- [Problem 1]: Pick out each line in the rows that contains the word "Crimes" and copy those lines.

- [Provided passage]:
In her studio underneath ‘Farndon’, her family home in Brisbane’s Hill End (now West End), Margaret Olley completed a series of paintings of Indigenous women and men. Susan with flowers 1962 (illustrated) is a major work from this group, and was awarded the 1963 Finney’s Centenary Art Prize, judged by the Queensland Art Gallery’s then director Laurie Thomas.

In these works, Olley’s subjects are a vehicle for the study of light and the form of the figure, often set against groupings of flowers and fruits, and these contemplative works certainly show a sensitivity and feeling for the individuals depicted.

The years 1962-65 are central to an understanding of Olley’s career as she established a national profile and was awarded nine prizes for her paintings during this period, three were for flower and figure studies.

- [Record excerpts]:
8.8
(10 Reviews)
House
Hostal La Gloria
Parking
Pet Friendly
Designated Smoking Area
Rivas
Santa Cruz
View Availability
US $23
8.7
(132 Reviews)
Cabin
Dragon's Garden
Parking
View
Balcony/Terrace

==

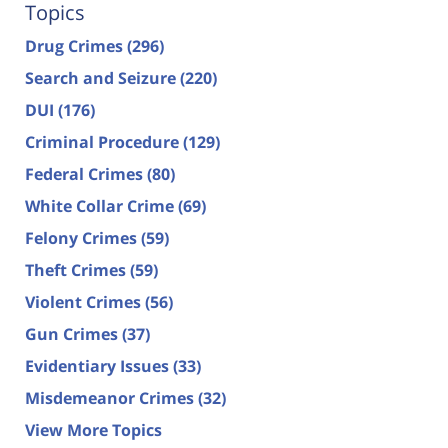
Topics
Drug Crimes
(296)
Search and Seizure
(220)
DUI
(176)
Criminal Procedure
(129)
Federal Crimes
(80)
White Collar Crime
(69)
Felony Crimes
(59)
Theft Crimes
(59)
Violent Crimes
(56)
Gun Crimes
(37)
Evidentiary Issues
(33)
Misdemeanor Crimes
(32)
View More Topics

- [Problem 2]: In the passage about Margaret Olley's paintings, who judged the 1963 Finney's Centenary Art Prize?

- [Answer 1]:
Drug Crimes
Federal Crimes
Felony Crimes
Theft Crimes
Violent Crimes
Gun Crimes
Misdemeanor Crimes

- [Answer 2]: Laurie Thomas, then director of the Queensland Art Gallery.